Antiqued – chiseled edge, sandblasted, then acid washed. This finish is an old world, reclaimed stone look. The stone resembles stone that has been reclaimed from the roads, walkways, and courtyards of Europe, Jerusalem, and ancient cities.

Bush Hammered – a mechanical process that dimples the surface of the stone, making it very non-slip. The finish is one step rougher than sandblasting. This treatment can be use anywhere from exterior to interior.

Brushed – brushing of the stone with a coarse wire brush. This technique smoothes out the rough spots on the surface and also enhances the color and character. It can put a slightly shiny finish to the stone. Depending on the brushing and the type of stone, it can also be used outdoors.

Fine Chiseled – small, irregular chips are put onto the surface of the stone. This is one step rougher than bush hammered. It can be used vertically or in flat walking areas, but it is typically not used in interiors except on walls.

Heavy Chiseled – called heavy chiseled because it’s the most pronounced, roughest surface finish. It has larger, deeper chips to the surface, similar to those that are dug out of the stone. Mostly used on interior or exterior vertical walls or buildings.

Flamed – a process of applying very high temperatures to the surface of the stone using a commercial blow torch. Although a similar finish to bush hammering, which puts dimples on the surface, flaming takes chips or scales out of the surface. The high heat makes the stone surface scales pop away from the stone. This finish is very durable and very non-slip. Its applications are anywhere vertical or flat.


Differentiating Characteristics:

1. Porcelain is a glazed or unglazed vitreous tile that is made of an extremely fine porcelain clay composition that produces a dense, impervious, fine tile. It is suited for both exterior and interior use and is frost proof.
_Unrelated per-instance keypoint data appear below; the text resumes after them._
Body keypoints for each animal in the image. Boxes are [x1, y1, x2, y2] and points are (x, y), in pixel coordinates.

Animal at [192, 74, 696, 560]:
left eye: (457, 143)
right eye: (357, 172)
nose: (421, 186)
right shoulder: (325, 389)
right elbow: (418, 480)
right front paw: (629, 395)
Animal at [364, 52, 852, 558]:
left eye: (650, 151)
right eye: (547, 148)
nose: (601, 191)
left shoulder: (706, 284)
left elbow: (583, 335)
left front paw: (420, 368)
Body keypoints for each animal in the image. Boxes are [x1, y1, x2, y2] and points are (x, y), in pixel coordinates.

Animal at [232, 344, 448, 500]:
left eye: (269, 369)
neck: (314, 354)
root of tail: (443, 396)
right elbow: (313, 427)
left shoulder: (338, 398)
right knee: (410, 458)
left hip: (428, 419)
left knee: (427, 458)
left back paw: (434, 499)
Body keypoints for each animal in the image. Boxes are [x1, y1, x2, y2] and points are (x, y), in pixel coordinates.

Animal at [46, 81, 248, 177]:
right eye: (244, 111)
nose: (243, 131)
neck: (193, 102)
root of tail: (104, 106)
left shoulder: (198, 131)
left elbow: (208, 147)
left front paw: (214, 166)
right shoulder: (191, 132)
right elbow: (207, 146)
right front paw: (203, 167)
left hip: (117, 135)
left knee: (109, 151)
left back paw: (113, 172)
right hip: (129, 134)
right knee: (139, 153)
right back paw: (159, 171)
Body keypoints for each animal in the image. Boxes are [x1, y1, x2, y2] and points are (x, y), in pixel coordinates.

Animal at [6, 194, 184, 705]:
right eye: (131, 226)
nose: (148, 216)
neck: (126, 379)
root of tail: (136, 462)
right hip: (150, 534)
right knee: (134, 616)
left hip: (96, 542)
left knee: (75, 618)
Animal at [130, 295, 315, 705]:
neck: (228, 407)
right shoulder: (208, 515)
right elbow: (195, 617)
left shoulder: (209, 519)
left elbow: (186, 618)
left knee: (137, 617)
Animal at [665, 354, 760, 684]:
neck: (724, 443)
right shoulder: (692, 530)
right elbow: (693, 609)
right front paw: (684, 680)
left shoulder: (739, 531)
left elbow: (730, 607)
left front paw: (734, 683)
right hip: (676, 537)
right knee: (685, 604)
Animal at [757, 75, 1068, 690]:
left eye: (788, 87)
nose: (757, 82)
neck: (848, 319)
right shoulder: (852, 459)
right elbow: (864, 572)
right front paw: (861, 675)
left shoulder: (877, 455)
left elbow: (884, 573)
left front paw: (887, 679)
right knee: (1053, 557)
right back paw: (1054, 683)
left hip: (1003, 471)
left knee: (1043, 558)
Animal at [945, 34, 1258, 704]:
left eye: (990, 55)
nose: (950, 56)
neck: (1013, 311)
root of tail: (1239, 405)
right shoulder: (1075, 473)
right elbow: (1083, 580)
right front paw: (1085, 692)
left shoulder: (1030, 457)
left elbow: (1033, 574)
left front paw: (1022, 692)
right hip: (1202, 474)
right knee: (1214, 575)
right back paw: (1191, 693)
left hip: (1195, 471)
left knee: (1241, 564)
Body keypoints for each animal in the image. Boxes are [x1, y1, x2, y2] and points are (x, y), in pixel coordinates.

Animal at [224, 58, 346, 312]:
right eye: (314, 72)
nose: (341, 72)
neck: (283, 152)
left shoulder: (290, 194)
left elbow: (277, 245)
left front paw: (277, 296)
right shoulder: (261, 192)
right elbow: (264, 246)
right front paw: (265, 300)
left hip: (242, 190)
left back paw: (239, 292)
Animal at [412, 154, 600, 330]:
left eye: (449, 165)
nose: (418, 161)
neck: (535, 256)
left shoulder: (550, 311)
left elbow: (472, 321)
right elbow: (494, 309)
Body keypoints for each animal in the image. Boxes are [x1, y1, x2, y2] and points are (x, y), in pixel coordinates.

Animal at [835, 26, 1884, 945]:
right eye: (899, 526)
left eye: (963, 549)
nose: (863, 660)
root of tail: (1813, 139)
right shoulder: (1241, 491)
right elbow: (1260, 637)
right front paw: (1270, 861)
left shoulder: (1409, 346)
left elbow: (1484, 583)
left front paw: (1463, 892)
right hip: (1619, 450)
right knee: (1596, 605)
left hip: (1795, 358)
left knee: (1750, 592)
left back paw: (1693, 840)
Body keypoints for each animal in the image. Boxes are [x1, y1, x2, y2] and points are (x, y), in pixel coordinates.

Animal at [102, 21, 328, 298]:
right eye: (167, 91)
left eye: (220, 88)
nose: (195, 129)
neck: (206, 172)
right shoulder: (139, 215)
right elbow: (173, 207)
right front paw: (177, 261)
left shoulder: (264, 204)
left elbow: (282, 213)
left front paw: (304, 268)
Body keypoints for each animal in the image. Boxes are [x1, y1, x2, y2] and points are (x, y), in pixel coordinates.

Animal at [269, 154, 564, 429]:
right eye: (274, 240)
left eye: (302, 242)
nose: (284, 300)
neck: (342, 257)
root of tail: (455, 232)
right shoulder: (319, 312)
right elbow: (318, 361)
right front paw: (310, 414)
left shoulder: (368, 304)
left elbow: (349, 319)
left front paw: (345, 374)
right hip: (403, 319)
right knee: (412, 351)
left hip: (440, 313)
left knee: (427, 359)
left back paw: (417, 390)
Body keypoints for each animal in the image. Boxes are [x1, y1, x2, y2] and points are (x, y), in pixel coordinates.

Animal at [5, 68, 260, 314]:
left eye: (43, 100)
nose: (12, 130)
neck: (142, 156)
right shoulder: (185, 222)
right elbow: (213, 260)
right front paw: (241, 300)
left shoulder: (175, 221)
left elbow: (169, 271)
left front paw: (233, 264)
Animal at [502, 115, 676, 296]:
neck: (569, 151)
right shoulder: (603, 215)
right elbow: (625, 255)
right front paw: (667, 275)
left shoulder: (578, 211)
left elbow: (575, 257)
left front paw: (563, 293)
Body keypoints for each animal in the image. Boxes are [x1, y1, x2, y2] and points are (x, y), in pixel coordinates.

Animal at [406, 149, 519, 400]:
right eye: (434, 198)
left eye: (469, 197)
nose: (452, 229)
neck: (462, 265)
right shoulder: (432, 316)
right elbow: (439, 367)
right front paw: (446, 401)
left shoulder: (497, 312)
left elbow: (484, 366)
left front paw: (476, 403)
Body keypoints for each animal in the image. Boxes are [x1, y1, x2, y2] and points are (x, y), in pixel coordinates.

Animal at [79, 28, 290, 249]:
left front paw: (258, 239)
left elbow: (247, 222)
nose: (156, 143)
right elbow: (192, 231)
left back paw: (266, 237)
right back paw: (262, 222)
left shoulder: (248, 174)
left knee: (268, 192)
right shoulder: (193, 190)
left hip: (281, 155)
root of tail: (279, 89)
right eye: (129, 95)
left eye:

2. Natural stone is not manufactured. It comes from the earth. Since this is the case, you must expect great variation in color and vein within the same tile or slab. There are textural variations as well. How do they compare? Why would you buy one over the other? It depends on the usage desired.

WHY PORCELAIN? -Porcelain is denser, therefore stronger, than ceramic tile. The unglazed clay composition has the same color throughout the tile. It is used residentially, but it is chosen more often than ceramic for industrial use. The primary reasons why one would select porcelain tile and ceramic tile over stone is that they require much less care than stone, both in installation and in maintenance.

WHY STONE? -Natural stone comes from the earth and is the exact product that ceramic and porcelain try to copy. It has some maintenance characteristics that must be taken into account before making a decision to purchase. Stone may be very soft to very dense. Depending on the use intended, you have to pick the right stone density. The range of porosity differs a great deal, so there are more variables involved.


1. The proper maintenance for porcelain is easy. Vacuum the area first to get loose dirt so it won’t darken the grout joint. Depending on the usage, residential or commercial, a neutral non-toxic concentrated cleaner should be used that can handle difficult dirt and grease problems, yet is gentle enough for everyday use. There are specialty cleaners for special problems.

2. The proper maintenance for stone is the same, but the results will vary depending on the installation. Stone must be cleaned and sealed before installation. The number of coats of sealant is dependent upon the porosity of the stone. It requires another sealing after the grout is dry, and it needs to be swept or vacuumed very frequently. Afterwards, follow the instructions for porcelain or ceramic. The big difference is that porcelain and ceramic don’t have to be resealed, but stone does, based on its wear.